Dornak selected for Wisconsin Teaching Fellows and Scholars Program

Written by Kristie Reynolds on |
Dr. Lynnette Dornak

Dr. Lynnette Dornak, associate professor of environmental science and society at the University of Wisconsin-Platteville, has been selected for the 2024-2025 Wisconsin Teaching Fellows and Scholars Program. She is one of two UW-Platteville faculty members selected for the Universities of Wisconsin program this year.

Dornak, who started her teaching journey as a graduate teaching assistant at Stephen F. Austin State University in 2000, has taught a variety of biology, natural science and geospatial courses. She has been with UW-Platteville since the fall of 2014.

“I feel honored to have this opportunity to expand and enhance my teaching through scholarship,” said Dornak. “Through this program, I've connected with educators across System that are focused on improving equity in their courses. They are a wonderful group of folks that I would not otherwise have had the opportunity with which to collaborate.”

Throughout the Wisconsin Teaching Fellows and Scholars Program, participants are guided through the process of completing a scholarship of teaching and learning project.
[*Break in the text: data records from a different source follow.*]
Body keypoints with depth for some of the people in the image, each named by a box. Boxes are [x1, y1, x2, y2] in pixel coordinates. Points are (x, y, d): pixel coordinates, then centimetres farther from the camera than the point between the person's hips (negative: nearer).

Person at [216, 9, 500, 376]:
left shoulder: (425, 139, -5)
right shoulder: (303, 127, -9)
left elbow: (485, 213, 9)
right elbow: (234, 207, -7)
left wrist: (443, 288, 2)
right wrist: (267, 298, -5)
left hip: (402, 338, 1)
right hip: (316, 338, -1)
The goal of Dornak’s learning project is to create a more equitable learning experience without lowering the rigor of the course for individual students. Students in Dornak’s Geographic Information Systems (GIS) courses are from various demographic, family, socioeconomic, geographic and academic backgrounds. Given their experiences, Dornak proposes to determine predictors of student abilities to identify and troubleshoot software errors in GIS given their backgrounds and previous experience with computer software and whether mid-intervention activities, such as error reflection and post-assignment error review, create a more equitable learning experience and affect student confidence to troubleshoot GIS software errors. According to Dornak, although there is some scholarship of teaching and learning research regarding computer literacy, there are few studies that specifically address technical software troubleshooting, especially incorporating a geospatial analytical component.
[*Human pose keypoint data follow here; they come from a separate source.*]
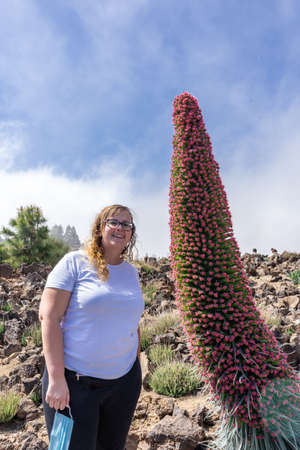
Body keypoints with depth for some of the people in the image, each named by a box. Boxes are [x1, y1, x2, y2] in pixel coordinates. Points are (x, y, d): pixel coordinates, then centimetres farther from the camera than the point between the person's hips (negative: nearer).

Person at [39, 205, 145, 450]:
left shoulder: (132, 272, 7)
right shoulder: (75, 262, -9)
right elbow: (49, 317, -13)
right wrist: (57, 379, -16)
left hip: (124, 381, 5)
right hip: (74, 381, -5)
In her GIS-related courses, Dornak employs a hands-on and project-based pedagogy. She prefers that her students are always actively immersed in the material, rather than a traditional lecture-listen environment. Dornak says she uses community-based projects to give the students more meaning to their semester work. She tries to make it interesting by providing students with material that will be useful to them when using GIS in their futures.
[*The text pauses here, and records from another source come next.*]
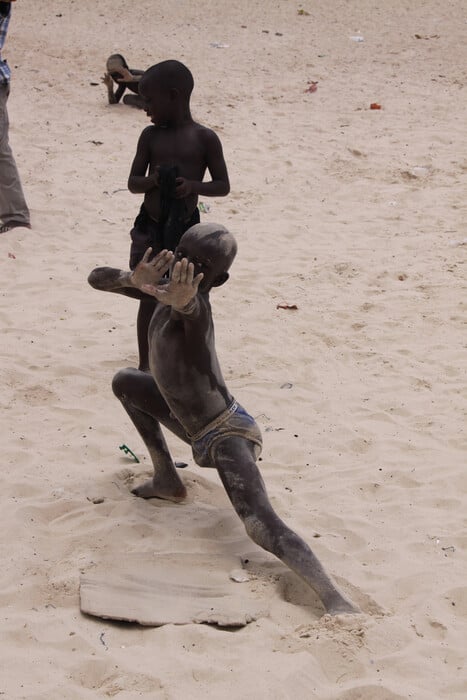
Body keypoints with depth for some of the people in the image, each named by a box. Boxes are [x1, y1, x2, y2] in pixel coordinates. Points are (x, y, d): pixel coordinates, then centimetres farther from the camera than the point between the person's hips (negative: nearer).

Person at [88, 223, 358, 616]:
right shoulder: (167, 290, -1)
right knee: (125, 382, 25)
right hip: (200, 430, 10)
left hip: (225, 436, -10)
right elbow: (96, 279, -3)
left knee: (262, 525, -30)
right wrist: (134, 280, -27)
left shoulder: (194, 306, -26)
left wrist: (182, 301, -79)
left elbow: (193, 307, -52)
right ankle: (168, 481, 25)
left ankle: (335, 601, -40)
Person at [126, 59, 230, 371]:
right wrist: (153, 180, -19)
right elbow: (133, 182, 3)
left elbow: (223, 186, -4)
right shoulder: (151, 136, 2)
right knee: (149, 299, 6)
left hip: (186, 229, -2)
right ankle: (145, 364, 15)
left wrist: (193, 186, -22)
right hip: (149, 228, 2)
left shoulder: (205, 138, -6)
“I enjoy the flexibility to design and modify my courses to the needs of the students and the ever-evolving professional field,” said Dornak. “The support I receive from my department and the College of Liberal Arts and Education is amazing.”

The Wisconsin Teaching Fellows and Scholars Program offers UW faculty and teaching academic staff a unique opportunity to collaborate with other exceptional teachers from across the Universities of Wisconsin and from various disciplines, which many have found re-energized their work and transformed their approach to teaching and learning.